Bryant continued: “I used to always avoid praising my husband in public, because I felt like he got enough praise from his fans around the world and someone had to bring him back to reality. Right now, I’m sure he’s laughing in heaven because I’m about to praise him in public for his accomplishments on one of the most public stages.”
She added: “I can see him now — arms folded with a huge grin saying, ‘Isn’t this some …’” followed by a profanity, spurring a ripple of laughter from the crowd.
Bryant was also praised in other speeches. Garnett, referring to Duncan and Bryant, both of whom were often obstacles in his quest for a championship, said that it was an honor to enter the Hall of Fame with them. Duncan returned the favor in his speech, saying: “You guys demanded the best out of me, and it brought the best of me. Thank you.” Rudy Tomjanovich, who coached Bryant in 2004-5 with the Lakers and was also inducted on Saturday, said that Bryant “thrilled us for 20 years right down until the last game.”

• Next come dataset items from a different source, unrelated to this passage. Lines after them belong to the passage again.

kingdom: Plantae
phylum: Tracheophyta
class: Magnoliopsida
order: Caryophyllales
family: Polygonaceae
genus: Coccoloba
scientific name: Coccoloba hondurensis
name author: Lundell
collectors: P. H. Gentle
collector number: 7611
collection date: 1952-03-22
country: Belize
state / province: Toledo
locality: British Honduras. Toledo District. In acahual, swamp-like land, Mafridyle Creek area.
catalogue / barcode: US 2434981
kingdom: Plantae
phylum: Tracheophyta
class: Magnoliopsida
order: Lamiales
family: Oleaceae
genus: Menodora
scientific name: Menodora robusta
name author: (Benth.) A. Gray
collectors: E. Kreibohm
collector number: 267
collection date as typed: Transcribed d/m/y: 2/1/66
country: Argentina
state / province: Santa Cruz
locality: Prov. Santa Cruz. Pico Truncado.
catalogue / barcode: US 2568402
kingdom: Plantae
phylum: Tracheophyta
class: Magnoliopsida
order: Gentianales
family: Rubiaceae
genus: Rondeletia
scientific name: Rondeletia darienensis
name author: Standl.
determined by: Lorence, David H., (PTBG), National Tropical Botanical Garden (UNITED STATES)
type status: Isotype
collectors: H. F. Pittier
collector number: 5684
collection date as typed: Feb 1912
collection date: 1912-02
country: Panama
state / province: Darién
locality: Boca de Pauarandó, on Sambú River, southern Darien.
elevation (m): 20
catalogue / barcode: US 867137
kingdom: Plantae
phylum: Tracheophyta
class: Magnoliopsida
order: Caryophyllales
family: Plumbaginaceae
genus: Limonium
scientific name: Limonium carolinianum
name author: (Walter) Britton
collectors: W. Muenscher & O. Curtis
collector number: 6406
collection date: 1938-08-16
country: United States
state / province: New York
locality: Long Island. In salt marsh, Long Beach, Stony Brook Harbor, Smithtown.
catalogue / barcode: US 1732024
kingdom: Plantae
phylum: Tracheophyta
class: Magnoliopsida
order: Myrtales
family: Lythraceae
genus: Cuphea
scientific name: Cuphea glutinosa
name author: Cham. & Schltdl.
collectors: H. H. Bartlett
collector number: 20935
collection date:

Vanessa Bryant, in her speech, nodded to her husband’s infamous competitive streak.
“I do know that he would thank everyone that helped him get here, including the people that doubted him and the people that worked against him and told him he couldn’t attain his goals,” she said. “He would thank all of them for motivating him to be here. After all, he proved you wrong.”
She also spoke about Jordan’s influence on her husband, and the work ethic he had inspired.
“People don’t know this, but one of the reasons my husband played through injuries and pain was because he said he remembered being a little kid sitting in the nosebleeds with his dad to watch his favorite player play,” Vanessa said, looking at Jordan. “He could recall the car ride, the convos and the excitement of being lucky enough to have a seat in the arena.
“Kobe didn’t want to disappoint his fans, especially the ones in the 300 sections that saved up to watch him play — the kids with the same excitement he once had.”
Vanessa Bryant ended her speech by paying homage to her husband’s retirement letter, titled “Dear Basketball,” which he published in 2015. It was then turned into a short film and won an Academy Award in 2018 for best animated short film.
“Dear Kobe, thank you for being the best husband and father you could possibly be,” Bryant said. “Thank you for always trying to be better. Thank you for never giving up on us.”
She closed with her voice cracking slightly.
“You did it. You’re in the Hall of Fame now,” Bryant said. “You’re a true champ. You’re not just an M.V.P. You’re an all-time great. I’m so proud of you. I love you forever and always, Kobe Bean Bryant.”